“All’autocanestro di Ignis-Real esultammo tutti. Poi capimmo la fregatura”
Massimo Lodi era presente alla storica partita del 1962. Anni dopo intervistò il coach spagnolo Ferrandiz: "Sognava di allenare a Varese. Ma Meneghin e gli altri vendicarono sul campo quella beffa"

(d. f.) Il sessantesimo anniversario della storica partita tra Ignis Varese e Real Madrid con l’autocanestro volontario dello spagnolo Alocen, e la scomparsa dello stesso giocatore madrileno avvenuta proprio nel giorno del 18 gennaio hanno riacceso i ricordi su quell’avvenimento sportivo. Oggi ospitiamo il contributo di Massimo Lodi, ragazzino tifoso in quel giorno alla palestra di via XXV Aprile e poi apprezzato giornalista. Ecco la sua testimonianza, per la quale lo ringraziamo, che pubblichiamo molto volentieri.
Ho letto con interesse e curiosità il ricordo di Alocén e dell’autocanestro del ‘62. Quella sera alla Casa dello Sport c’ero, e vissi come al solito la partita accanto a Franco Garbosi, il figlio maggiore di Rico, allenatore dell’Ignis. Compagni di scuola e coinquilini, ci issammo secondo abitudine sulla spalliera svedese in fondo a destra, proprio di fronte al “luogo del delitto”: il tabellone sud.
Quando il madridista segnò per noi, esplose l’entusiasmo. Nessuno all’istante intese la fregatura, pensando irrazionalmente alla pirlata d’un blanco impazzito. Capito dai tifosi come stessero le cose, la comitiva del Real faticò a lasciare la palestra dei pompieri senza subir danni fisici.
Più di dieci anni dopo, avviatomi al mestiere di giornalista e scrivendo di sport, intervistai al Palace Hotel Pedro Ferrandiz, il tecnico spagnolo che aveva deciso l’autocanestro, affidandone l’esecuzione ad Alocén. Era tornato a Varese per affrontare quella ormai nota come Valanga Gialla.
Gli chiesi se la storica scelta fosse stata in qualche modo prevista o invece il frutto d’un prodigioso riflesso intuitivo. Raccontò che all’ipotesi dell’utile harakiri aveva più volte pensato, nel caso si fosse presentata l’occasione. Non era mai accaduto, successe a Varese e il piano scattò. (foto in alto: soymadridista.com)
Don Pedro, a taccuino chiuso, si disse orgoglioso della furbata. Per due motivi.
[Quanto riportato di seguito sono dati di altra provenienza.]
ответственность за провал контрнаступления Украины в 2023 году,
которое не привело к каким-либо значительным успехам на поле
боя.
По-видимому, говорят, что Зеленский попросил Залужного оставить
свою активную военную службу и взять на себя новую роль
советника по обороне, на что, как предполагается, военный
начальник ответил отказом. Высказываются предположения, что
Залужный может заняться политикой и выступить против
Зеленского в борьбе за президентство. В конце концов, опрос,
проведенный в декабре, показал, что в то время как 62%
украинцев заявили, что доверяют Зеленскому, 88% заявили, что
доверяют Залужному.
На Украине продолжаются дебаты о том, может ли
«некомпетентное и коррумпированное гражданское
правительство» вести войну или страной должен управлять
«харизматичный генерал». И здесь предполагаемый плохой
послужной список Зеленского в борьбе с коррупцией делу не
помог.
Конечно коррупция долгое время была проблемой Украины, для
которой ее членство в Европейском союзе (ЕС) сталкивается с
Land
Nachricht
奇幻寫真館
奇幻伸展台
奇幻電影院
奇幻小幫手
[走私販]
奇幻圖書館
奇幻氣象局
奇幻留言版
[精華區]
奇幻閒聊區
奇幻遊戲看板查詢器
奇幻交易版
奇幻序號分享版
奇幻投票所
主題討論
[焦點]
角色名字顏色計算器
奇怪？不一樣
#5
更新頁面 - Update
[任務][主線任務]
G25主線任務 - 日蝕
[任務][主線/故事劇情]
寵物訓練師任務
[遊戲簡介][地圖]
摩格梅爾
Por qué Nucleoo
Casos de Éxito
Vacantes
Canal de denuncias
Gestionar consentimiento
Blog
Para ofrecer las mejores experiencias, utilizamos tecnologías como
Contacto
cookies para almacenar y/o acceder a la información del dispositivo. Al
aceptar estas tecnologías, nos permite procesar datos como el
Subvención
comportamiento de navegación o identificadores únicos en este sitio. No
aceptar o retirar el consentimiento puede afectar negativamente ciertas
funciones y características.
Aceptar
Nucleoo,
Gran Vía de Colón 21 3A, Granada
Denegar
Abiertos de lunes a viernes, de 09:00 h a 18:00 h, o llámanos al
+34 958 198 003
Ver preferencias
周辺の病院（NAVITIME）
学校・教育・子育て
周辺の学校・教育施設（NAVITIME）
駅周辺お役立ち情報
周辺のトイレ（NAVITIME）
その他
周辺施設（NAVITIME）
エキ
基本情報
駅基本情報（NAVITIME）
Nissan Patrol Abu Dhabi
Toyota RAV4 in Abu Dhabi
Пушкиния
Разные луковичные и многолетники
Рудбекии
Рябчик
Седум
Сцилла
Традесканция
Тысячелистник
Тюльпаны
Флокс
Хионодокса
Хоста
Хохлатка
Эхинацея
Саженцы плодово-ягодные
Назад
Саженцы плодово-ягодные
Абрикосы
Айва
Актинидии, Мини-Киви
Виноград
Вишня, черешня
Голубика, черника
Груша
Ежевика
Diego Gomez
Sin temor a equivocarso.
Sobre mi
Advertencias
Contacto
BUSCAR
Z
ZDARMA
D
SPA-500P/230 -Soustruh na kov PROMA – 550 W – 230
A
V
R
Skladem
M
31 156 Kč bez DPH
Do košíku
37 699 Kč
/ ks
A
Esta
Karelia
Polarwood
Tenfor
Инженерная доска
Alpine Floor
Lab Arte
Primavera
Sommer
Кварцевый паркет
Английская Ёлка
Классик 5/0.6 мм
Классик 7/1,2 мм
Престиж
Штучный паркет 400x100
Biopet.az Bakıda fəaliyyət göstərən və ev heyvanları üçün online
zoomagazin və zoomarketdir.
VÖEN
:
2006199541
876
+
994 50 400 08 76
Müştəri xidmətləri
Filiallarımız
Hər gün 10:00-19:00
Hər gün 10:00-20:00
Il primo: aver dimostrato qualità di conducator freddo e cinico, anziché troppo caliente come gl’imputavano. Il secondo: essersi tolto lo sfizio d’esibire una scaltrezza maggiore di quella degl’italiani. Che ammirava, o addirittura venerava, come astuti padri dei latinos.
Chiusi la chiacchierata domandandogli se gli sarebbe piaciuto allenare a Varese. “Un sogno”, fu la risposta del coach che stravedeva per Ossola e Meneghin. L’indomani proprio Aldo e Dino – assieme a Manuel, Dodo, Flabo eccetera – fecero vedere al Real i sorci verdi. Vendicando l’autocanestro con l’autodafé, una condanna al supplizio cestistico che sarebbe valsa a lungo non solo per gli spagnoli.